* [Task goal]:
Swap "crop field" for "cropland" throughout the stretch from the start of the records through the line containing "57L256 62V37L244 42L238", and reproduce that stretch with no other changes. Leave the pictures out of the answer.

* [Exercise material]:
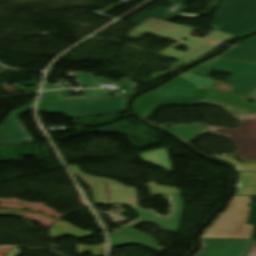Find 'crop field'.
I'll return each mask as SVG.
<instances>
[{
  "label": "crop field",
  "instance_id": "1",
  "mask_svg": "<svg viewBox=\"0 0 256 256\" xmlns=\"http://www.w3.org/2000/svg\"><path fill=\"white\" fill-rule=\"evenodd\" d=\"M86 97L108 96L109 98L79 99L39 102L37 112L62 113L68 118L125 111L129 96L110 97L107 90H82Z\"/></svg>",
  "mask_w": 256,
  "mask_h": 256
},
{
  "label": "crop field",
  "instance_id": "2",
  "mask_svg": "<svg viewBox=\"0 0 256 256\" xmlns=\"http://www.w3.org/2000/svg\"><path fill=\"white\" fill-rule=\"evenodd\" d=\"M251 207L250 197H234L228 209L205 232L204 238L251 239L254 226L247 225Z\"/></svg>",
  "mask_w": 256,
  "mask_h": 256
},
{
  "label": "crop field",
  "instance_id": "3",
  "mask_svg": "<svg viewBox=\"0 0 256 256\" xmlns=\"http://www.w3.org/2000/svg\"><path fill=\"white\" fill-rule=\"evenodd\" d=\"M212 29L236 36L256 30V0H225Z\"/></svg>",
  "mask_w": 256,
  "mask_h": 256
},
{
  "label": "crop field",
  "instance_id": "4",
  "mask_svg": "<svg viewBox=\"0 0 256 256\" xmlns=\"http://www.w3.org/2000/svg\"><path fill=\"white\" fill-rule=\"evenodd\" d=\"M34 103L35 102H32L22 108H19L11 112V115L7 117L5 123L2 126H0V130L22 128L18 121V116L33 109ZM25 140H32V138L24 129L18 131L0 132V143L22 142Z\"/></svg>",
  "mask_w": 256,
  "mask_h": 256
},
{
  "label": "crop field",
  "instance_id": "5",
  "mask_svg": "<svg viewBox=\"0 0 256 256\" xmlns=\"http://www.w3.org/2000/svg\"><path fill=\"white\" fill-rule=\"evenodd\" d=\"M187 1L188 0H178V1L168 0L167 2L172 3L170 6H168V8L159 7L154 12L144 11L141 15L132 19L131 22L139 25L142 21H144L148 17L168 21L173 19L176 16H184V17H190V18H195L199 16L196 14L183 13V11L186 9L183 6L187 3Z\"/></svg>",
  "mask_w": 256,
  "mask_h": 256
},
{
  "label": "crop field",
  "instance_id": "6",
  "mask_svg": "<svg viewBox=\"0 0 256 256\" xmlns=\"http://www.w3.org/2000/svg\"><path fill=\"white\" fill-rule=\"evenodd\" d=\"M223 57L256 62V37L244 42L238 49L225 53Z\"/></svg>",
  "mask_w": 256,
  "mask_h": 256
},
{
  "label": "crop field",
  "instance_id": "7",
  "mask_svg": "<svg viewBox=\"0 0 256 256\" xmlns=\"http://www.w3.org/2000/svg\"><path fill=\"white\" fill-rule=\"evenodd\" d=\"M74 74L82 84L83 88H101L99 84L112 82L104 77L95 78L92 74L88 73L74 72Z\"/></svg>",
  "mask_w": 256,
  "mask_h": 256
},
{
  "label": "crop field",
  "instance_id": "8",
  "mask_svg": "<svg viewBox=\"0 0 256 256\" xmlns=\"http://www.w3.org/2000/svg\"><path fill=\"white\" fill-rule=\"evenodd\" d=\"M61 99L60 91L42 93L40 101Z\"/></svg>",
  "mask_w": 256,
  "mask_h": 256
},
{
  "label": "crop field",
  "instance_id": "9",
  "mask_svg": "<svg viewBox=\"0 0 256 256\" xmlns=\"http://www.w3.org/2000/svg\"><path fill=\"white\" fill-rule=\"evenodd\" d=\"M186 64H188V63L187 62H183V61H178V62H176V64L174 65V67L172 69H170V70H168V71H166L164 73H156V74L152 75L151 77L157 78V77H159L161 75L169 74V73H171V72H173V71H175V70L185 66Z\"/></svg>",
  "mask_w": 256,
  "mask_h": 256
},
{
  "label": "crop field",
  "instance_id": "10",
  "mask_svg": "<svg viewBox=\"0 0 256 256\" xmlns=\"http://www.w3.org/2000/svg\"><path fill=\"white\" fill-rule=\"evenodd\" d=\"M48 89H56L55 86L53 84H49V83H44V87L43 90H48Z\"/></svg>",
  "mask_w": 256,
  "mask_h": 256
},
{
  "label": "crop field",
  "instance_id": "11",
  "mask_svg": "<svg viewBox=\"0 0 256 256\" xmlns=\"http://www.w3.org/2000/svg\"><path fill=\"white\" fill-rule=\"evenodd\" d=\"M248 256H256V245H255V247L252 249V251L249 253Z\"/></svg>",
  "mask_w": 256,
  "mask_h": 256
}]
</instances>
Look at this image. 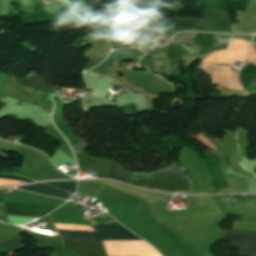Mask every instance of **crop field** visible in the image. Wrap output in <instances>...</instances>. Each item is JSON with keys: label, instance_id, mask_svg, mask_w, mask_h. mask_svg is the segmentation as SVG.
<instances>
[{"label": "crop field", "instance_id": "obj_13", "mask_svg": "<svg viewBox=\"0 0 256 256\" xmlns=\"http://www.w3.org/2000/svg\"><path fill=\"white\" fill-rule=\"evenodd\" d=\"M180 22L181 25L205 28V20L200 21L199 19H180Z\"/></svg>", "mask_w": 256, "mask_h": 256}, {"label": "crop field", "instance_id": "obj_4", "mask_svg": "<svg viewBox=\"0 0 256 256\" xmlns=\"http://www.w3.org/2000/svg\"><path fill=\"white\" fill-rule=\"evenodd\" d=\"M92 227L101 240H142L131 231L125 229L118 222L107 225L100 224Z\"/></svg>", "mask_w": 256, "mask_h": 256}, {"label": "crop field", "instance_id": "obj_3", "mask_svg": "<svg viewBox=\"0 0 256 256\" xmlns=\"http://www.w3.org/2000/svg\"><path fill=\"white\" fill-rule=\"evenodd\" d=\"M221 231L223 239L231 241V248H238L240 256H256V232L240 231L228 232Z\"/></svg>", "mask_w": 256, "mask_h": 256}, {"label": "crop field", "instance_id": "obj_17", "mask_svg": "<svg viewBox=\"0 0 256 256\" xmlns=\"http://www.w3.org/2000/svg\"><path fill=\"white\" fill-rule=\"evenodd\" d=\"M238 200H256V195H245Z\"/></svg>", "mask_w": 256, "mask_h": 256}, {"label": "crop field", "instance_id": "obj_8", "mask_svg": "<svg viewBox=\"0 0 256 256\" xmlns=\"http://www.w3.org/2000/svg\"><path fill=\"white\" fill-rule=\"evenodd\" d=\"M18 189H25V190L45 194V195L63 198V199H66L68 194L67 192L52 188L42 183L18 187Z\"/></svg>", "mask_w": 256, "mask_h": 256}, {"label": "crop field", "instance_id": "obj_7", "mask_svg": "<svg viewBox=\"0 0 256 256\" xmlns=\"http://www.w3.org/2000/svg\"><path fill=\"white\" fill-rule=\"evenodd\" d=\"M157 25H150V26H141L132 28L126 31L115 30V29H107L106 33L109 34H116V35H123V36H130V37H145L150 38L155 30Z\"/></svg>", "mask_w": 256, "mask_h": 256}, {"label": "crop field", "instance_id": "obj_6", "mask_svg": "<svg viewBox=\"0 0 256 256\" xmlns=\"http://www.w3.org/2000/svg\"><path fill=\"white\" fill-rule=\"evenodd\" d=\"M138 49H133V50H118V51H113L110 56L99 66L91 69V71L99 72L105 74L114 60L118 59H123V58H131V59H136L139 60L140 57L144 56V53H139Z\"/></svg>", "mask_w": 256, "mask_h": 256}, {"label": "crop field", "instance_id": "obj_12", "mask_svg": "<svg viewBox=\"0 0 256 256\" xmlns=\"http://www.w3.org/2000/svg\"><path fill=\"white\" fill-rule=\"evenodd\" d=\"M229 37L230 36L215 35L213 38L212 51L226 48Z\"/></svg>", "mask_w": 256, "mask_h": 256}, {"label": "crop field", "instance_id": "obj_5", "mask_svg": "<svg viewBox=\"0 0 256 256\" xmlns=\"http://www.w3.org/2000/svg\"><path fill=\"white\" fill-rule=\"evenodd\" d=\"M4 204L6 208V214L32 216V217H41L56 208V207L23 204V203H11V202H4Z\"/></svg>", "mask_w": 256, "mask_h": 256}, {"label": "crop field", "instance_id": "obj_18", "mask_svg": "<svg viewBox=\"0 0 256 256\" xmlns=\"http://www.w3.org/2000/svg\"><path fill=\"white\" fill-rule=\"evenodd\" d=\"M28 90H30V89H28ZM32 91V90H31ZM34 92V91H33Z\"/></svg>", "mask_w": 256, "mask_h": 256}, {"label": "crop field", "instance_id": "obj_16", "mask_svg": "<svg viewBox=\"0 0 256 256\" xmlns=\"http://www.w3.org/2000/svg\"><path fill=\"white\" fill-rule=\"evenodd\" d=\"M0 178H7V179H14V180H22V181L33 182V181L28 180V179H24V178H20V177H15V176H7V175H0Z\"/></svg>", "mask_w": 256, "mask_h": 256}, {"label": "crop field", "instance_id": "obj_2", "mask_svg": "<svg viewBox=\"0 0 256 256\" xmlns=\"http://www.w3.org/2000/svg\"><path fill=\"white\" fill-rule=\"evenodd\" d=\"M60 236L65 239L101 244L98 236L95 232H86V231H66L58 230ZM62 239L63 243H52V245L66 246L69 247L84 256H106V252L103 246L65 240Z\"/></svg>", "mask_w": 256, "mask_h": 256}, {"label": "crop field", "instance_id": "obj_15", "mask_svg": "<svg viewBox=\"0 0 256 256\" xmlns=\"http://www.w3.org/2000/svg\"><path fill=\"white\" fill-rule=\"evenodd\" d=\"M197 135H199V134H197ZM199 136H200V139L198 141H200L201 143H203L207 147L217 151L213 142H211L210 140H208L207 138H205V137H203L201 135H199Z\"/></svg>", "mask_w": 256, "mask_h": 256}, {"label": "crop field", "instance_id": "obj_19", "mask_svg": "<svg viewBox=\"0 0 256 256\" xmlns=\"http://www.w3.org/2000/svg\"><path fill=\"white\" fill-rule=\"evenodd\" d=\"M168 210V209H167Z\"/></svg>", "mask_w": 256, "mask_h": 256}, {"label": "crop field", "instance_id": "obj_14", "mask_svg": "<svg viewBox=\"0 0 256 256\" xmlns=\"http://www.w3.org/2000/svg\"><path fill=\"white\" fill-rule=\"evenodd\" d=\"M87 146H88V144L85 143V142L82 140L81 142H79V143H77V144H75V145H73V146H71V147H72L74 153L76 154V153L82 151V150H83L85 147H87Z\"/></svg>", "mask_w": 256, "mask_h": 256}, {"label": "crop field", "instance_id": "obj_1", "mask_svg": "<svg viewBox=\"0 0 256 256\" xmlns=\"http://www.w3.org/2000/svg\"><path fill=\"white\" fill-rule=\"evenodd\" d=\"M83 170L119 176L123 178H131L132 172H128L124 167L118 163L91 158L87 164L82 168ZM98 177H105L109 179L124 181L133 185H143L151 188L165 189V190H189V183H157L128 180L114 176L101 175ZM131 179L158 181V182H189V176L175 162L163 170L151 173H133Z\"/></svg>", "mask_w": 256, "mask_h": 256}, {"label": "crop field", "instance_id": "obj_9", "mask_svg": "<svg viewBox=\"0 0 256 256\" xmlns=\"http://www.w3.org/2000/svg\"><path fill=\"white\" fill-rule=\"evenodd\" d=\"M53 122L56 124L57 128L62 132V134L67 138L70 145L80 141L71 133L69 124L63 120V115H53Z\"/></svg>", "mask_w": 256, "mask_h": 256}, {"label": "crop field", "instance_id": "obj_10", "mask_svg": "<svg viewBox=\"0 0 256 256\" xmlns=\"http://www.w3.org/2000/svg\"><path fill=\"white\" fill-rule=\"evenodd\" d=\"M19 82L34 89L40 90L42 87L52 89L54 86L48 85L43 81L39 80L35 72H30L24 79H19Z\"/></svg>", "mask_w": 256, "mask_h": 256}, {"label": "crop field", "instance_id": "obj_11", "mask_svg": "<svg viewBox=\"0 0 256 256\" xmlns=\"http://www.w3.org/2000/svg\"><path fill=\"white\" fill-rule=\"evenodd\" d=\"M45 183L75 194V187H76L77 181L45 182Z\"/></svg>", "mask_w": 256, "mask_h": 256}]
</instances>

* [Answer below]:
Find 'cropland'.
I'll return each mask as SVG.
<instances>
[{
  "label": "cropland",
  "instance_id": "1",
  "mask_svg": "<svg viewBox=\"0 0 256 256\" xmlns=\"http://www.w3.org/2000/svg\"><path fill=\"white\" fill-rule=\"evenodd\" d=\"M86 97L108 96L109 98L79 99L39 102L37 112L62 113L68 118L125 111L129 96L110 97L107 90H82Z\"/></svg>",
  "mask_w": 256,
  "mask_h": 256
},
{
  "label": "cropland",
  "instance_id": "2",
  "mask_svg": "<svg viewBox=\"0 0 256 256\" xmlns=\"http://www.w3.org/2000/svg\"><path fill=\"white\" fill-rule=\"evenodd\" d=\"M251 207L250 197H234L228 209L205 232L204 238L251 239L254 226L247 225Z\"/></svg>",
  "mask_w": 256,
  "mask_h": 256
},
{
  "label": "cropland",
  "instance_id": "3",
  "mask_svg": "<svg viewBox=\"0 0 256 256\" xmlns=\"http://www.w3.org/2000/svg\"><path fill=\"white\" fill-rule=\"evenodd\" d=\"M212 29L236 36L256 30V0H225Z\"/></svg>",
  "mask_w": 256,
  "mask_h": 256
},
{
  "label": "cropland",
  "instance_id": "4",
  "mask_svg": "<svg viewBox=\"0 0 256 256\" xmlns=\"http://www.w3.org/2000/svg\"><path fill=\"white\" fill-rule=\"evenodd\" d=\"M34 103L35 102H32L22 108H19L11 112V115L7 117L5 123L2 126H0V130L22 128L18 121V116L33 109ZM25 140H32V138L24 129L18 131L0 132V143L22 142Z\"/></svg>",
  "mask_w": 256,
  "mask_h": 256
},
{
  "label": "cropland",
  "instance_id": "5",
  "mask_svg": "<svg viewBox=\"0 0 256 256\" xmlns=\"http://www.w3.org/2000/svg\"><path fill=\"white\" fill-rule=\"evenodd\" d=\"M187 1L188 0H178V1L168 0L167 2L172 3L170 6H168V8L159 7L154 12L144 11L141 15L132 19L131 22L139 25L142 21H144L148 17L168 21L173 19L176 16H184V17H190V18H195L199 16L196 14L183 13V11L186 9L183 6L187 3Z\"/></svg>",
  "mask_w": 256,
  "mask_h": 256
},
{
  "label": "cropland",
  "instance_id": "6",
  "mask_svg": "<svg viewBox=\"0 0 256 256\" xmlns=\"http://www.w3.org/2000/svg\"><path fill=\"white\" fill-rule=\"evenodd\" d=\"M223 57L256 62V37L244 42L238 49L225 53Z\"/></svg>",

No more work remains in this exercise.